L-TWOO R9 mechanical shifters
When I bought a Tacx Neo 3M trainer, I decided to set my partner's bike up on the old first generation Tacx Neo. It was still pretty functional, if a little noisy, and I thought it might be fun to ride together on a virtual cycling platform. Prior to this, her bike was mounted on an old non-smart Cateye CycleSimulater trainer.
With a switch to a smart trainer and a virtual cycling platform came the need for easy to manage gear shifting. I'd had the bike set up with old Campagnolo 8-speed gears with Ergo-levers. But I had an 11-speed cassette mounted on the Neo trainer. Poking around in my parts bin unearthed a pair of Shimano rear mechs, one 9-speed and one 10-speed, and a bar end shifter that could be set in friction mode. I swapped out the Campagnolo rear mech and installed the 10-speed Shimano mech with the bar end shifter set in friction mode. All was well with that arrangement, except gear shifting was a little inconvenient with the bar end shifter.
I spent some time poking around the web, looking at Shimano shifters for mechanical brakes and gears, but they all seemed pretty expensive for a trainer mounted bike facing only occasional use. I'd seen L-TWOO components featured on some YouTube videos where they seemed to get pretty good reviews, and took a look at AliExpress to see what was out there.
What's interesting with the L-TWOO range is that they produce levers to match all sorts of brake and gear configurations, from 7 to 12-speed, and for cable or hydraulic braking. The R9 levers seemed to fit the bill, being designed for compatibility with 11-speed Shimano gearing. The AliExpress listings were pretty vague about the braking system, but as far as I could tell they were for cable disc brakes.
L-TWOO R9 levers are delivered with gear cables installed
In use, these levers use the same 'shifting logic' as Campagolo ergolevers - the paddle behind the brake lever shifts to larger sprockets (lower gears), while the thumb lever drops the chain to smaller cogs (to higher gears). The levers are delivered with gear cables installed. I don't know if this is because fitting the cables is a fiddly job, but it was useful.
Fitting the levers and connecting brake and gear cables was pretty straightforward once I'd figured out the routing for the outer cables and where the hex key bolt was located under the hood. Getting the gears to index was a little more hassle.
On my bike set up on the Tacx Neo 3M, I have bar end shifters (this is a TT bike rig) set to friction. So indexing isn't an issue. On this new set up, recall the rear mech was 10-speed and the shifters and cassette were 11-speed. This arrangement almost worked, but shifting was really a bit ragged. I just couldn't get all the gears operating smoothly. After a bit of concern that the gear hanger was possible bent (it wasn't, as far as I could tell), I decided to remove the 10-speed mech and replace it with the 9-speed mech.

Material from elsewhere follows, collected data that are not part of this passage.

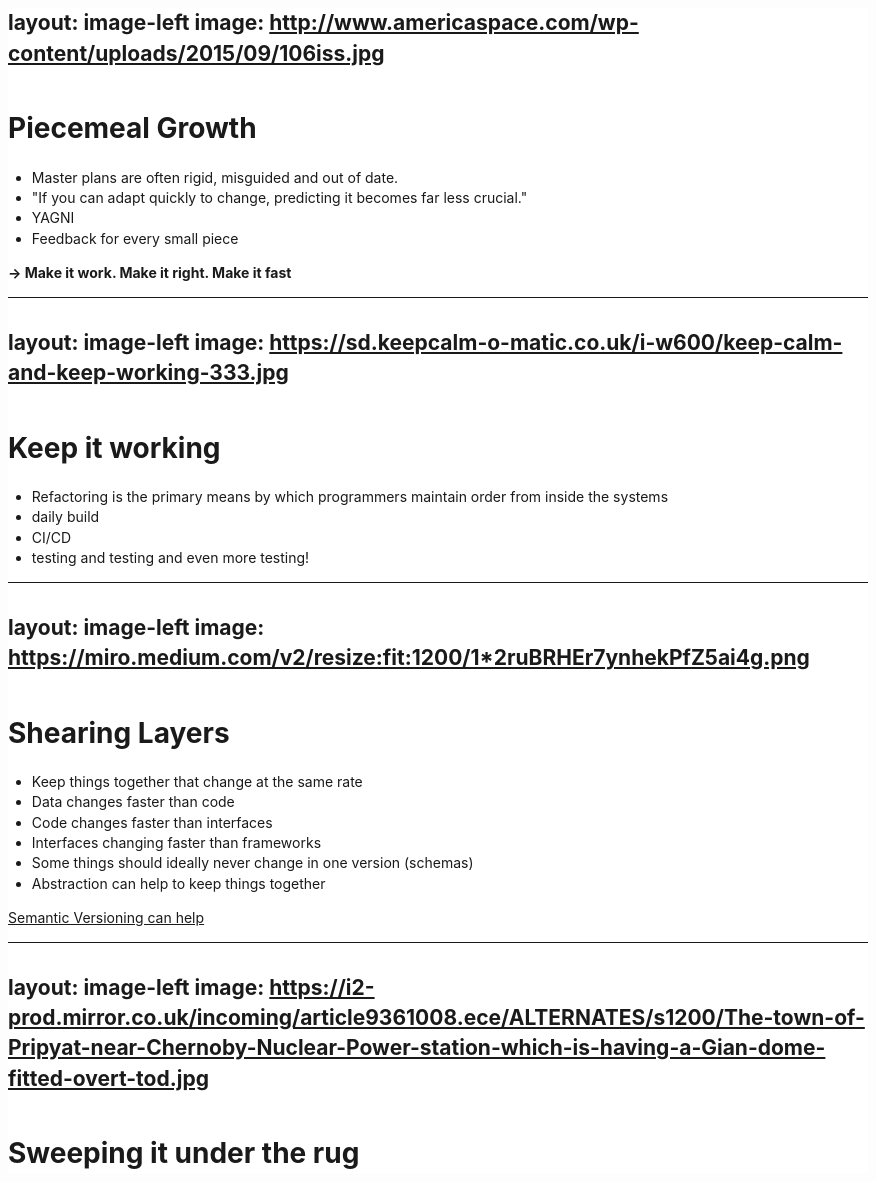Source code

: layout: image-left
image: http://www.americaspace.com/wp-content/uploads/2015/09/106iss.jpg
---

#  Piecemeal Growth

* Master plans are often rigid, misguided and out of date.
* "If you can adapt quickly to change, predicting it becomes far less crucial."
* YAGNI
* Feedback for every small piece

**-> Make it work. Make it right. Make it fast**

---
layout: image-left
image: https://sd.keepcalm-o-matic.co.uk/i-w600/keep-calm-and-keep-working-333.jpg
---

#  Keep it working

* Refactoring is the primary means by which programmers maintain order from inside the systems
* daily build
* CI/CD
* testing and testing and even more testing!


---
layout: image-left
image: https://miro.medium.com/v2/resize:fit:1200/1*2ruBRHEr7ynhekPfZ5ai4g.png
---

#  Shearing Layers

* Keep things together that change at the same rate
* Data changes faster than code
* Code changes faster than interfaces
* Interfaces changing faster than frameworks
* Some things should ideally never change in one version (schemas)
* Abstraction can help to keep things together

[Semantic Versioning can help](https://semver.org/)

---
layout: image-left
image: https://i2-prod.mirror.co.uk/incoming/article9361008.ece/ALTERNATES/s1200/The-town-of-Pripyat-near-Chernoby-Nuclear-Power-station-which-is-having-a-Gian-dome-fitted-overt-tod.jpg
---

#  Sweeping it under the rug
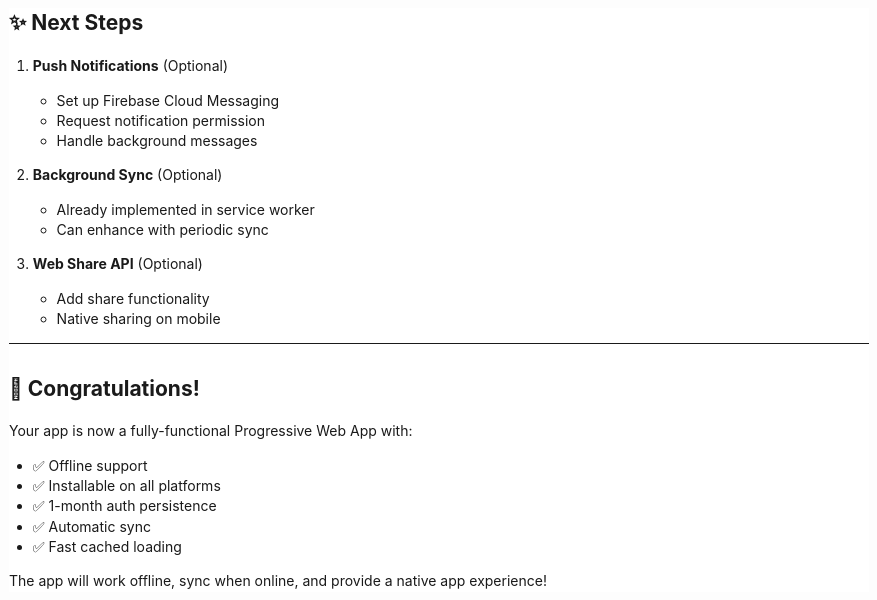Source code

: 
## ✨ Next Steps

1. **Push Notifications** (Optional)
   - Set up Firebase Cloud Messaging
   - Request notification permission
   - Handle background messages

2. **Background Sync** (Optional)
   - Already implemented in service worker
   - Can enhance with periodic sync

3. **Web Share API** (Optional)
   - Add share functionality
   - Native sharing on mobile

---

## 🎉 Congratulations!

Your app is now a fully-functional Progressive Web App with:
- ✅ Offline support
- ✅ Installable on all platforms
- ✅ 1-month auth persistence
- ✅ Automatic sync
- ✅ Fast cached loading

The app will work offline, sync when online, and provide a native app experience!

And then the gear shifting worked properly. I presume the two mechs, both of which are Dura-Ace, differ in some aspect of cable pull.
In use, these levers are pretty good, with shifting as precise as you might expect from budget levers. The left shifter does a pretty precise shift between the 52 and 39 rings on an ancient chainset with an even more ancient front mech. The right shifter can shift one gear at a time with the thumbshift button, and 1 or 2 gears on a throw of the shift paddle. As the bike is on an indoor trainer, the brake functions haven't been tested. I don't know if the cable pull will work on rim brakes.
For the purposes of gear shifting on a trainer-mounted bike these are admirable value for money. Would I fit them to a bike for outdoor use? I'd actually be more interested in setting up an L-TWOO gear/brake system on a bike, if I were to be adding a bike to the stable (which I'm not - one bike in, one bike out is the rule in our house!).
I bought the L-TWOO R9 levers from AliExpress. The price (including VAT) was £57.44, and the order fell below the threshold for Import Duty.
This was my first foray into buying kit via AliExpress and I'd say the experience was good. I was kept informed by daily emails about the progress of the order which arrived surprisingly quickly. On the downside, I have had loads of product emails from AliExpress, so I had to unsubscribe from the mailings.